Document text.
◆ ◆ ◆

RADIX RDF API revisited (was: Streaming-based SiRPAC)

On Mon, 8 Nov 1999, Sergey Melnik wrote:
> A number of people asked me to put the streaming-based version of SiRPAC
> on the Web.
> It is available now at
> 
> http://www-diglib.stanford.edu/diglib/ginf/sirpac.html
> 
> There you'll also find the directions how to parse the Open Directory
> dumps.

[ I'm moving this thread across to www-rdf-interest as per my announcement
of the RDF-DEV lists retirement[1]. Anyone following up, please send
only to www-rdf-interest. (RDF Interest Group members: you may have
missed this. We've recently had an influx of new listmembers from the
older RDF-DEV list - I thought it sensible to consolidate around a
single mailing list to avoid fragmentation).]

Anyway, and straying off the original topic, this announcement reminds
me that the simple RDF datasource API in SiRPAC was only intended
as a stopgap, and that standardised parser APIs for RDF would be
enormously useful...

Since we have a new version of SiRPAC looming, and have recently had a
second Perl parser for RDF announced (not to mention the libwww
C-translation of the SiRPAC parser and the Mozilla.org implemention
[2]), I suspect now would be good time to revisit the topic of RDF APIs.

SiRPAC currently includes a very simple RDF parser API defining RDF
Consumer and DataSource objects. A number of other approaches have been
used elsewhere -- with SiRPAC being re-released, it seems sensible to
invite suggestions about improvements that might be made to the way
SiRPAC interfaces with other RDF-based applications.

◆ ◆ ◆

To-do list.
A – Answer these from the RDF API message:
(i) To which mailing list is the thread being moved?
(ii) Which two objects does the simple RDF parser API in SiRPAC define?
(iii) Besides the streaming-based SiRPAC, what else does the quoted announcement say can be found at the web address?
B – Copy the part of the RDF API message that begins at "Since we have" and stops after "other RDF-based applications.", swapping "invite" for "request".

Recorded data:
◆ ◆ ◆

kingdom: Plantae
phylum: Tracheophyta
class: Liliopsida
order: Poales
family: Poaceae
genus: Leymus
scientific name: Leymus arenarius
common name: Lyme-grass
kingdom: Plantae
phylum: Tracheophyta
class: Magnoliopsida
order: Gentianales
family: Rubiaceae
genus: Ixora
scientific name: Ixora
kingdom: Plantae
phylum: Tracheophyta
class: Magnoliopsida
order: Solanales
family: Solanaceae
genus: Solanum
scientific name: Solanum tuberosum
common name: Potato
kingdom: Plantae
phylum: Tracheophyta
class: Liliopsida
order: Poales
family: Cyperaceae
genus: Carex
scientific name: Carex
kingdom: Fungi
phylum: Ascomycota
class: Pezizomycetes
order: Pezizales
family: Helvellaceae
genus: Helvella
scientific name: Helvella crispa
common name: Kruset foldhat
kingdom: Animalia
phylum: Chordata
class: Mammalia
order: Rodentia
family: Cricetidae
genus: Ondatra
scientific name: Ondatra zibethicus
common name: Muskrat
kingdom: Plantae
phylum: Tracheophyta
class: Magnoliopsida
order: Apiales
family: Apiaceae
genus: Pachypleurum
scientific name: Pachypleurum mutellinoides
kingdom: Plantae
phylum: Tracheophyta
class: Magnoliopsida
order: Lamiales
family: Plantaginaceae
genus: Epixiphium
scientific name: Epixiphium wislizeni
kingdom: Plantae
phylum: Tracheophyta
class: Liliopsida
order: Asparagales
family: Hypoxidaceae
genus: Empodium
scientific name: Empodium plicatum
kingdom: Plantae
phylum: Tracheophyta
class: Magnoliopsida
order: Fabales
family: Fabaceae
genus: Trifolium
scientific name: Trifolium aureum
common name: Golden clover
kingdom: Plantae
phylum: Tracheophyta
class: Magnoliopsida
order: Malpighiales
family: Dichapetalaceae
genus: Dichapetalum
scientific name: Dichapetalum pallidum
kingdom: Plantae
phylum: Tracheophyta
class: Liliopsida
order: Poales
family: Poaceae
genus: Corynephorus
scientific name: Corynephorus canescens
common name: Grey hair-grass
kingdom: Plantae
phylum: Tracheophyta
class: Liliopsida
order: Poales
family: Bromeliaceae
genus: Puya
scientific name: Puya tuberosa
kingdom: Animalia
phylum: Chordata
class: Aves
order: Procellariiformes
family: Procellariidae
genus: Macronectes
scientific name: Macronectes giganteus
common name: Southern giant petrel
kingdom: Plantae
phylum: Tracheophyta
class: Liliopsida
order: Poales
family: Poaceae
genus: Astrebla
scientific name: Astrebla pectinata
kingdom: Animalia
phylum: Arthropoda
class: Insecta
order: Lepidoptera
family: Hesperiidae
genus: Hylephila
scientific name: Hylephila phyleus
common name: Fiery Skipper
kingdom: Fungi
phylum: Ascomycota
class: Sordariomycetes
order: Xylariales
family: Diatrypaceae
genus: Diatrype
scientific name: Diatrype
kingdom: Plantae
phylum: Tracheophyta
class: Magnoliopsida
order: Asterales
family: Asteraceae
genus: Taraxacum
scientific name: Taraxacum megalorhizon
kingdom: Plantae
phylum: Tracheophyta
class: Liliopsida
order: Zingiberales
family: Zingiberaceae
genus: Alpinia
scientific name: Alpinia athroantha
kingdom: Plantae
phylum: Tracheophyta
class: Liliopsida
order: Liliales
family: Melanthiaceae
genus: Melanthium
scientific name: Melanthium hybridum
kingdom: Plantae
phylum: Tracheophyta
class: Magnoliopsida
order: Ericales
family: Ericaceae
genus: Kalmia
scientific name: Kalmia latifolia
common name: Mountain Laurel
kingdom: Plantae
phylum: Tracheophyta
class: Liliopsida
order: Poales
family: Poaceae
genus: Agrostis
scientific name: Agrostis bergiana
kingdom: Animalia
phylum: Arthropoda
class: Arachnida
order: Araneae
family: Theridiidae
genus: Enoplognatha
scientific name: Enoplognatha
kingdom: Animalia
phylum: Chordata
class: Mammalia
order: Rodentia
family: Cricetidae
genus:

◆ ◆ ◆

Completed exercise.
A –
(i) www-rdf-interest
(ii) RDF Consumer and DataSource objects
(iii) Directions for parsing the Open Directory dumps

B –
Since we have a new version of SiRPAC looming, and have recently had a
second Perl parser for RDF announced (not to mention the libwww
C-translation of the SiRPAC parser and the Mozilla.org implemention
[2]), I suspect now would be good time to revisit the topic of RDF APIs.

SiRPAC currently includes a very simple RDF parser API defining RDF
Consumer and DataSource objects. A number of other approaches have been
used elsewhere -- with SiRPAC being re-released, it seems sensible to
request suggestions about improvements that might be made to the way
SiRPAC interfaces with other RDF-based applications.